Community detection in Julia.
This package inspired by louvain-igraph.
It relies on Graphs.jl
for it to function. Besides the relative
flexibility of the implementation, it also scales well, and can be run on graphs
of millions of nodes (as long as they can fit in memory).
The core function is
optimize_partition
which finds the optimal partition using the louvain algorithm
for a number of different methods. The methods currently implemented are:
Modularity. This method compares the actual graph to the expected graph, taking into account the degree of the nodes [1]. The expected graph is based on a configuration null-model. Notice that we use the non-normalized version (i.e. we don't divide by the number of edges), so that this Modularity values generally does not fall between 0 and 1. The formal definition is
H = sum_ij (A_ij - k_i k_j / 2m) d(s_i, s_j),
where A_ij = 1
if there is an edge between node i
and j
, k_i
is the degree of
node i
and s_i
is the community of node i.
RBConfiguration. This is an extension of modularity which includes a resolution parameter [2]. In general, a higher resolution parameter will lead to smaller communities. The formal definition is
H = sum_ij (A_ij - gamma k_i k_j / 2m) d(s_i, s_j),
where gamma
is the resolution value, and the other variables are the same as
for Modularity.
RBER. A variant of the previous method that instead of a configuration null-model uses a Erdös-Rényi null-model in which each edge has the same probability of appearing [2]. The formal definition is
H = sum_ij (A_ij - gamma p) d(s_i, s_j),
where p
is the density of the graph, and the other variables are the same as
for Modularity, with gamma
a resolution parameter.
CPM. This method compares to a fixed resolution parameter, so that it finds communities that have an internal density higher than the resolution parameter, and is separated from other communities with a density lower than the resolution parameter [3].The formal definition is
H = sum_ij (A_ij - gamma ) d(s_i, s_j),
with gamma
a resolution parameter, and the other variables are the same as for
Modularity.
Significance. This is a probabilistic method based on the idea of assessing the probability of finding such dense subgraphs in an (ER) random graph [4]. The formal definition is
H = sum_c M_c D(p_c || p)
where M_c
is the number of possible edges in community c
, i.e. n_c (n_c - 1)/2
for undirected graphs and twice that for directed grahs with n_c
the size of
community c
, p_c
is the density of the community c
, and p
the general density
of the graph, and D(x || y)
is the binary Kullback-Leibler divergence.

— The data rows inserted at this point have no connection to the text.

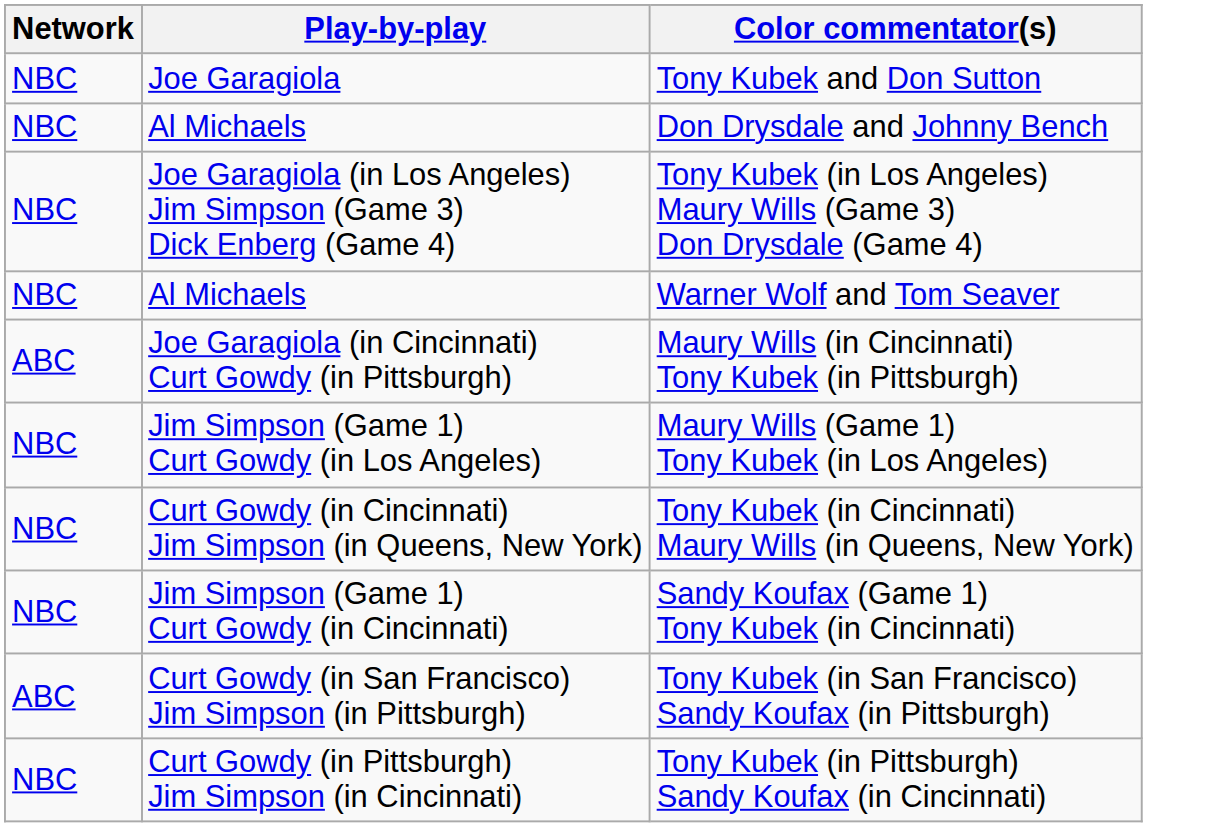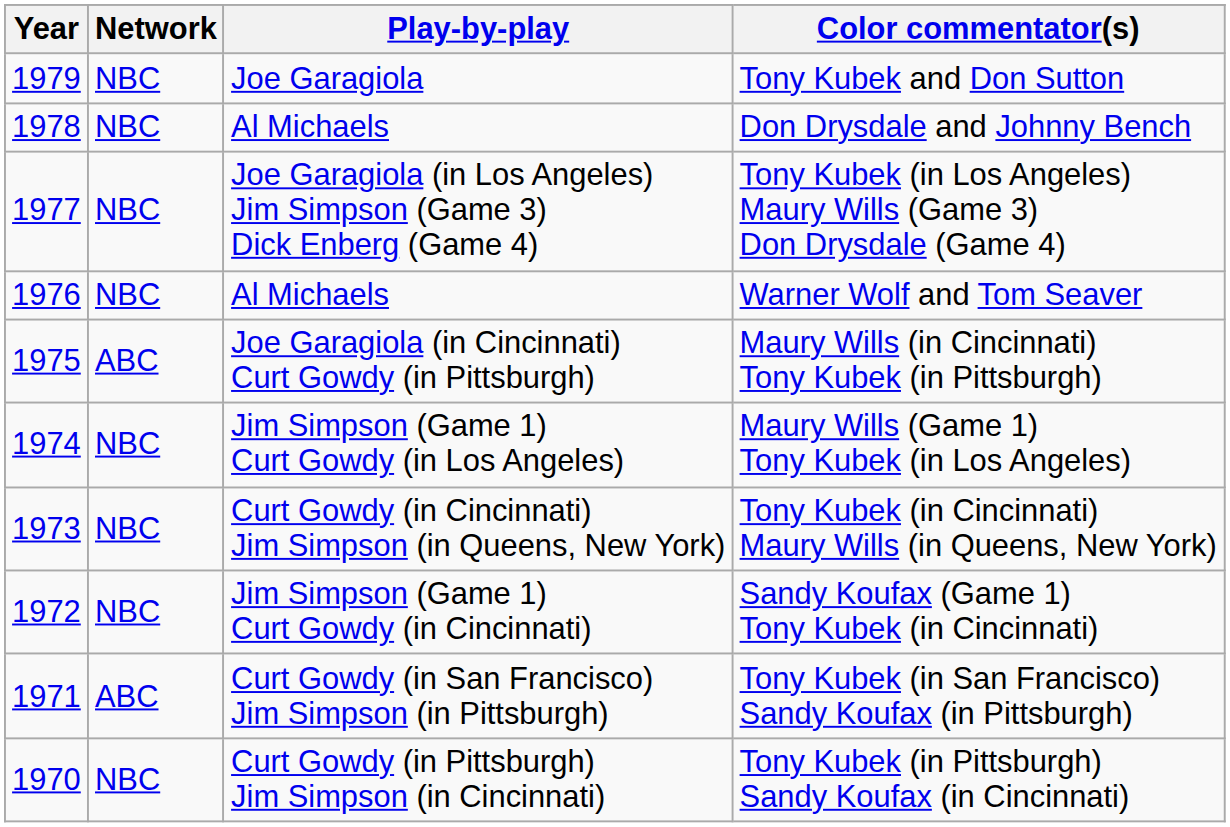+ column: Year | 1979 | 1978 | 1977 | 1976 | 1975 | 1974 | 1973 | 1972 | 1971 | 1970
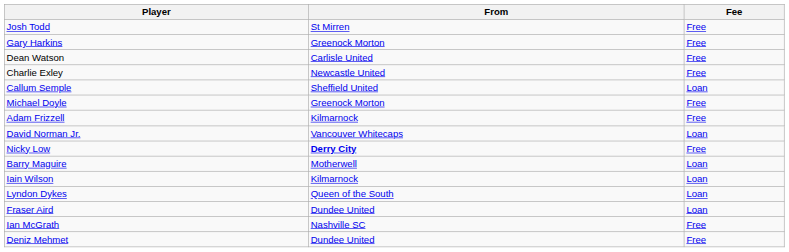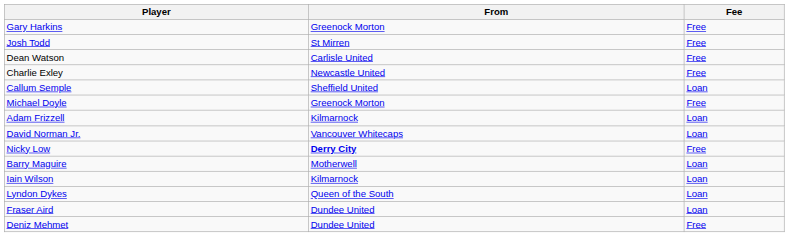rows swapped: Josh Todd <-> Gary Harkins
Adam Frizzell | Fee: Free -> Loan
- row: Ian McGrath | Nashville SC | Free
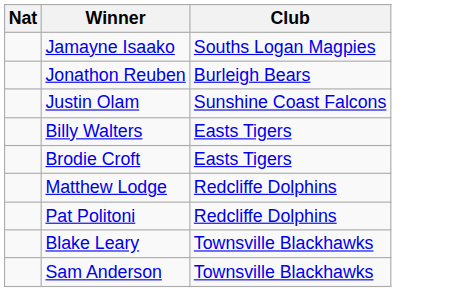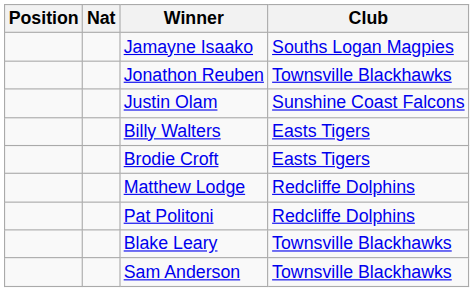+ column: Position
Jonathon Reuben | Club: Burleigh Bears -> Townsville Blackhawks
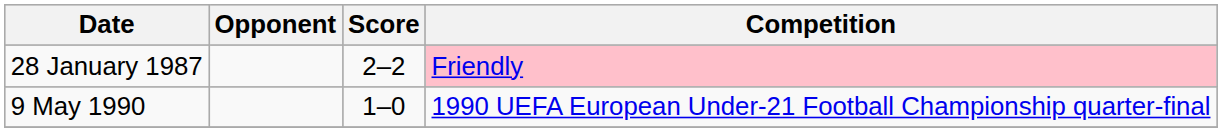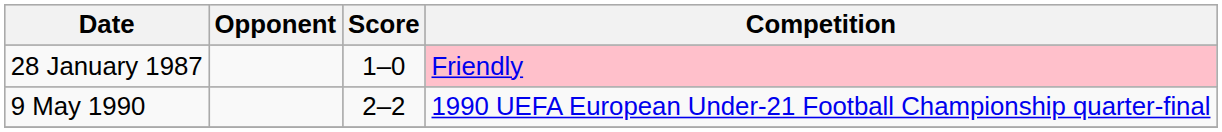28 January 1987 | Score: 2–2 -> 1–0
9 May 1990 | Score: 1–0 -> 2–2
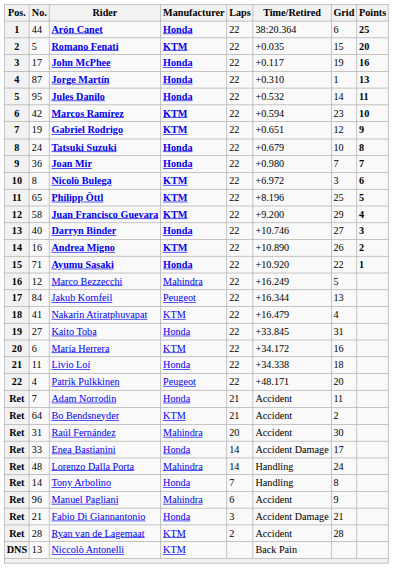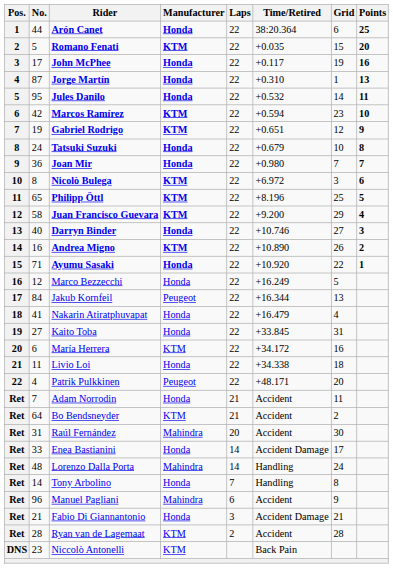Marco Bezzecchi | Manufacturer: Mahindra -> Honda
Nakarin Atiratphuvapat | Manufacturer: KTM -> Honda
Niccolò Antonelli | No.: 13 -> 23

Surprise. Another probabilistic method, but rather than the probability of finding dense subgraphs, it focuses on the probability of so many edges within communities [5, 6]. The formal definition is
H = m D(q || <q>)
where m
is the number of edges, q
is the proportion of edges within
communities (i.e. sum_c m_c / m
) and <q>
is the expected proportion of edges
within communities in an Erdős–Rényi graph.
Infomap (Map Equation) A method based on infomation theory, you can explore the mechanics of the map equation in here
This package also implement label propagation algorithm and neighbor strength driven label propagation algorithm.

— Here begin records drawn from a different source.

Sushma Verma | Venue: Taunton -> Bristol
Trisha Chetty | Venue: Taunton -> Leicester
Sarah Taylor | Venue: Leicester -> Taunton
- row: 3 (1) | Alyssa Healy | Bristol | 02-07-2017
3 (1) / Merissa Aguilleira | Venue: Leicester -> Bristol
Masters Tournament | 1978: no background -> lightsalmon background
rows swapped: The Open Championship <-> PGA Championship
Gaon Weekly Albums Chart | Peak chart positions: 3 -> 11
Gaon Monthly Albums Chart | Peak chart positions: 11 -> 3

julia> Pkg.clone("git://github.com/afternone/CommunityDetection.jl.git")
To start, make sure to import the packages:
using CommunityDetection
using GraphPlot # for testing graph
We'll create a simple graph for testing purposes:
g = graphfamous("karate")
For simply finding a partition use:
# construct modularity partition
mp = mpartition(g)
optimize_partition!(mp)
In case you want to use a weighted graph
edge_weights = ones(num_edge(g))
mp = mpartition(g, edge_weights)
optimize_partition!(mp)
Please note that not all methods are necessarily capable of handling weighted graphs.
Notice that mp
now contains the membership of nodes
mp.membership
You can also find partition using infomap algorithm
# construct flow partition
fp = flow_partition(g)
optimize_partition!(fp)
Some other examples
# Significance method
mp = mpartition(g)
optimize_partition!(mp, method = :Significance)
# label propagation
membership1 = lpa(g)
# neighbor strength driven label propagation
membership2 = nsdlpa(g)
# calculate modularity
modularity(g, membership1)
# calculate NMI of two partition
nmi(membership1, membership2)
# calculate VOI of two partition
voi(membership1, membership2)
Please cite the references appropriately in case they are used.